Fumo a flor do meu consumo no fundo das olheiras
em sépia de vinho
sorvido nas fugas clandestinas da madrugada.




No sopro em que respiro
vai inchando o universo pela sensualidade
do indizível truculento na passagem por um verso.

Pela boca aberta nos desfloramos
na impetuosidade do leite
na descoberto do corpo após o Éden.

Um cordão umbilical me garrota
o pescoço pressuposto da verdade
no quilómetro zero da existência:
carecemos de presenças
nas presenças que com raiva conquistamos.




A tua lei pousaste em minha boca
sequiosamente quente
no halo do teu bafo
na ascensão dos seios.

Na hora que existe em se perdendo
vindimamos a verdade
e o vinho que hoje bebo
sabe a um presente de passado sempre vago.

Não se reduz tua presença a uma ideia
à falsa solução de uma carência:
o que sinto é o rigor do que me falta:
tenho a presença corporal da tua ausência.
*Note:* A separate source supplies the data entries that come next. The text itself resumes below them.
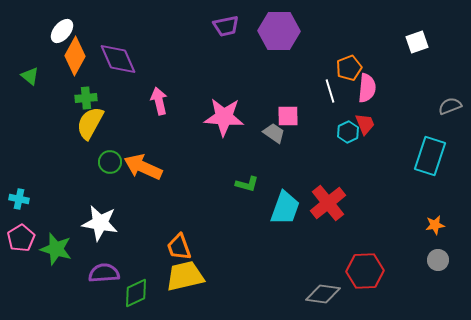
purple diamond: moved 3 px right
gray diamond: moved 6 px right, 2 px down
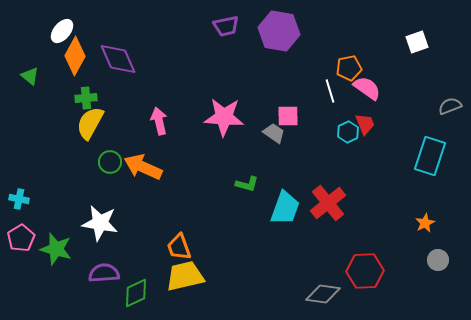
purple hexagon: rotated 9 degrees clockwise
orange pentagon: rotated 10 degrees clockwise
pink semicircle: rotated 60 degrees counterclockwise
pink arrow: moved 20 px down
orange star: moved 10 px left, 2 px up; rotated 18 degrees counterclockwise
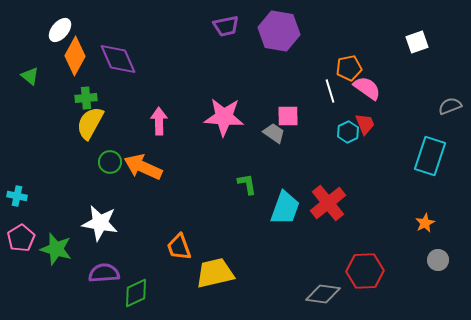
white ellipse: moved 2 px left, 1 px up
pink arrow: rotated 12 degrees clockwise
green L-shape: rotated 115 degrees counterclockwise
cyan cross: moved 2 px left, 3 px up
yellow trapezoid: moved 30 px right, 3 px up
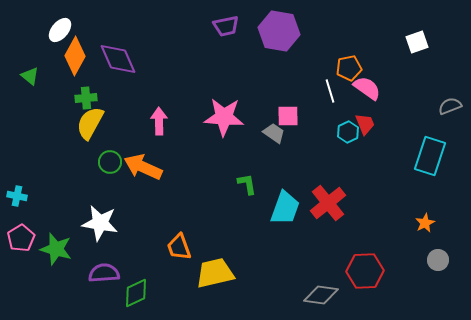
gray diamond: moved 2 px left, 1 px down
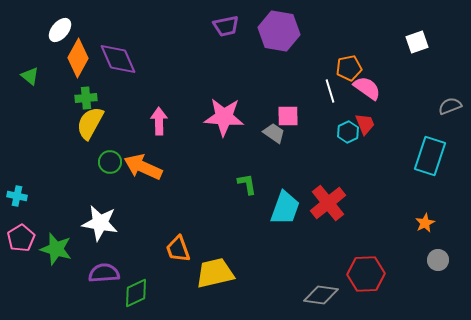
orange diamond: moved 3 px right, 2 px down
orange trapezoid: moved 1 px left, 2 px down
red hexagon: moved 1 px right, 3 px down
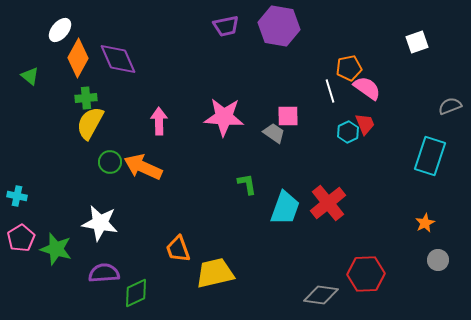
purple hexagon: moved 5 px up
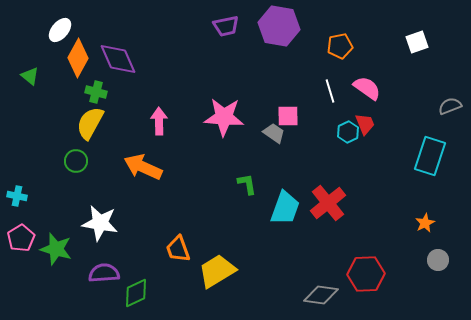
orange pentagon: moved 9 px left, 22 px up
green cross: moved 10 px right, 6 px up; rotated 20 degrees clockwise
green circle: moved 34 px left, 1 px up
yellow trapezoid: moved 2 px right, 2 px up; rotated 18 degrees counterclockwise
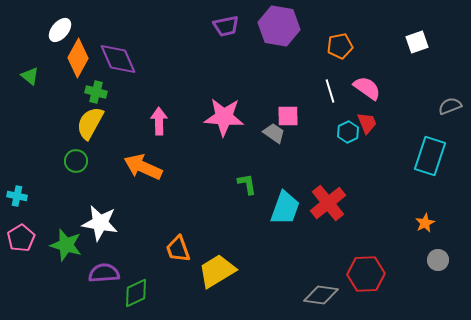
red trapezoid: moved 2 px right, 1 px up
green star: moved 10 px right, 4 px up
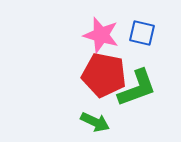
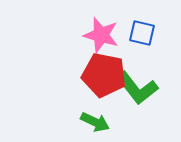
green L-shape: rotated 72 degrees clockwise
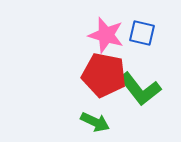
pink star: moved 5 px right
green L-shape: moved 3 px right, 1 px down
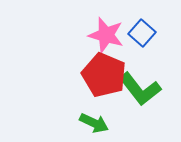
blue square: rotated 28 degrees clockwise
red pentagon: rotated 12 degrees clockwise
green arrow: moved 1 px left, 1 px down
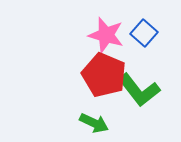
blue square: moved 2 px right
green L-shape: moved 1 px left, 1 px down
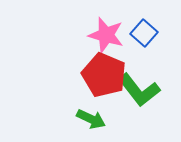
green arrow: moved 3 px left, 4 px up
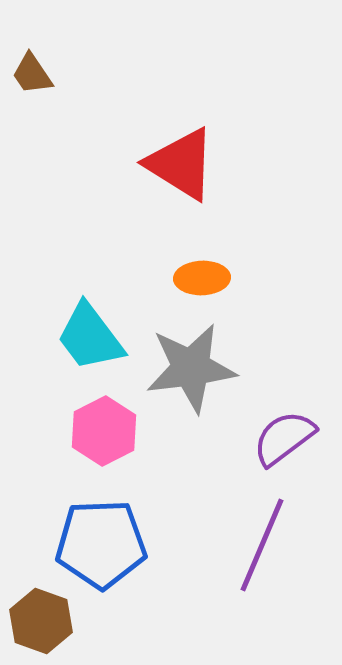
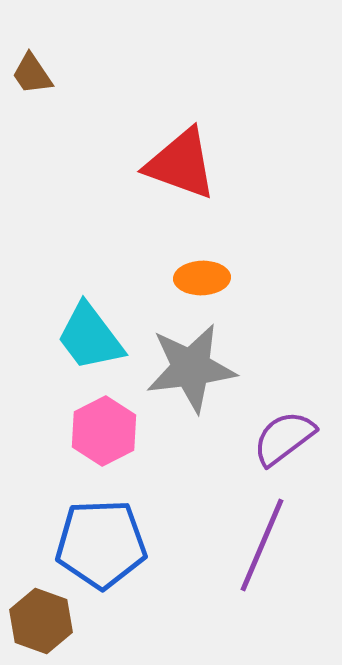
red triangle: rotated 12 degrees counterclockwise
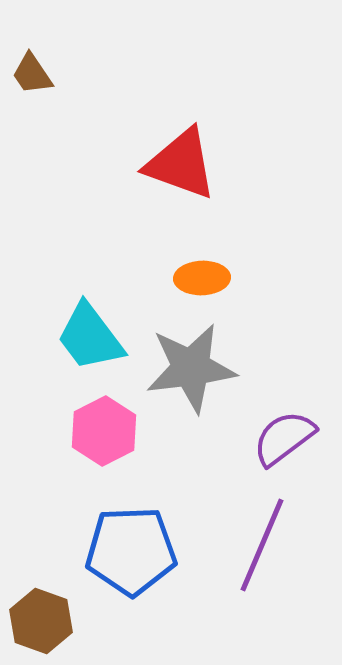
blue pentagon: moved 30 px right, 7 px down
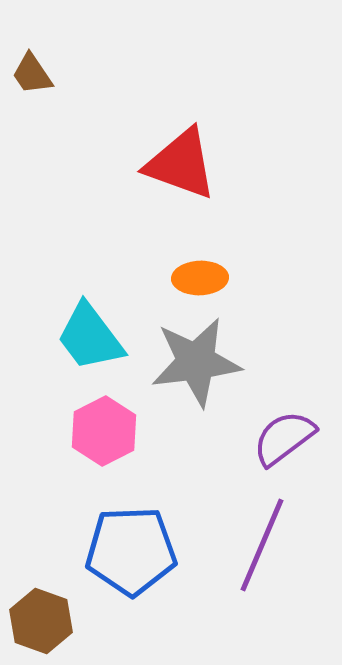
orange ellipse: moved 2 px left
gray star: moved 5 px right, 6 px up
Na junção de agosto e das colheitas
então saberemos dos seus lábios
que um beijo não é junção de acasos
ou de regras sociais sempre suspeitas.

Saberemos de cálculos e de medos
que fizeram do corpo um cemitério
de horas que em nós foram morrendo
sem a passagem franca para o beijo;
e que aos lábios apenas chegam sombras
cia seiva de seus cursos desviados
da larga direcção aos oceanos
por agentes fardados que a secaram;

e que no beijo o corpo é por inteiro
aberto a prumo na linha de outros lábios
como a junção de agosto e das colheitas
quando o dia vai nas horas que pararam.




É imensamente branco o vinho nas fêveras de Dezembro
com um travo de clandestinidade
imensamente quente de frente para o inverno.

A sede é sangrada pela noite dentro
com todos os requebros de uma cerimónia
que se quer nervosa e imponderável.

A folia esmalta os gestos por costume baços
ou perversos
na liberdade protegida pelo álcool:
as saias vão subindo a partir dos joelhos
abertos lentamente pela crescente claridade.

Maat afunda Dezembro no seu ventre
sequiosamente aberto pelo fogo do silêncio.




Altíssimo será o teu enliço
quando algumas lágrimas mais tardias
caírem sobre o baque do meu corpo
então na total posse de si mesmo.

Algumas flores recordarão a volúpia da cor
a textura do fragmentário
apesar de tudo talvez o melhor naco da eternidade

Outro corpo dormirá com minha ausência
na novíssima incorporação de Março
serão outros os pássaros
que em si imigraram ao cair das neves.

Tudo está programado na minha azáfama diária
em que diversamente sonha de frente a humanidade.